◆ **TEXT SHOWN**
========================

El Zorro, Romantic and Honorable

I confess I have superhero ambitions. I am attracted to anyone having the fashion sense and BMI to pull off wearing tights and a cape in public and I want to be just like them when I grow up. The consummate altruism that comes along with the costume is an ideal I can only hope to achieve. Paragons of this race come along only once in a generation.

When Isabel Allende wrote El Zorro, I knew I had to read it. Zorro may not be the type of superhero that has a bat cave or changes clothes in a phone booth, but he's still a superhero of the most romantic kind.

Impatiently I waited for it to come out in paperback. Seeing it paraded in front of me constantly over the next few months, I broke down and bought it in hardcover, an honor normally reserved for books I plan to read over and over. It turns out that the investment was prudent. I recently reread this wonderful story. It was just as good the second time around.

========================

◆ **RAW DATA**
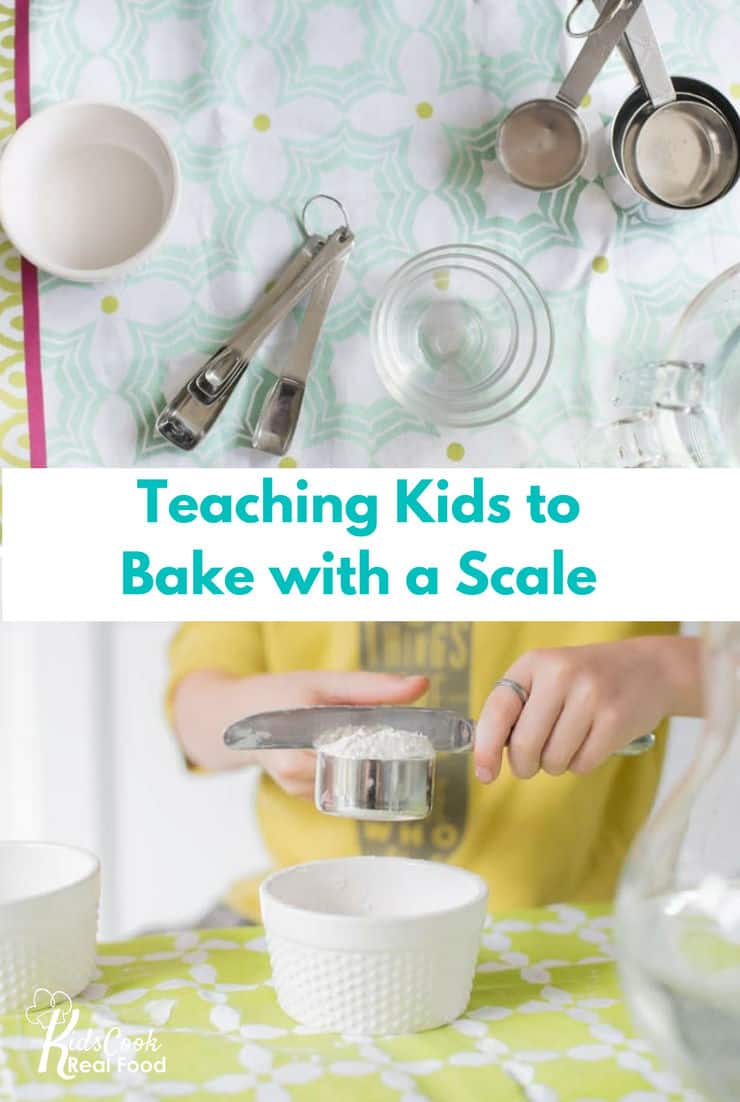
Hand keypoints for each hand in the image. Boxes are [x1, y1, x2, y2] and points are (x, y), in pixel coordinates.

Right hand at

========================

◆ **EXPLORE THE MATERIAL**
(a) Please restate the Zorro review from "El Zorro, Romantic" up to and including "most romantic kind.", substituting "telephone box" for "phone booth".
(b) For each statement below, say yes or no depending on whether the Zorro review agrees with it, and quote the words that decide it: (i) The writer bought the book in paperback. (ii) The writer has read the story more than once. (iii) Zorro is described as a superhero with a bat cave.

◆ **ANSWERS TO THE TASKS**
(a)
El Zorro, Romantic and Honorable

I confess I have superhero ambitions. I am attracted to anyone having the fashion sense and BMI to pull off wearing tights and a cape in public and I want to be just like them when I grow up. The consummate altruism that comes along with the costume is an ideal I can only hope to achieve. Paragons of this race come along only once in a generation.

When Isabel Allende wrote El Zorro, I knew I had to read it. Zorro may not be the type of superhero that has a bat cave or changes clothes in a telephone box, but he's still a superhero of the most romantic kind.

(b)
(i) No: "I broke down and bought it in hardcover"
(ii) Yes: "I recently reread this wonderful story."
(iii) No: "Zorro may not be the type of superhero that has a bat cave or changes clothes in a phone booth"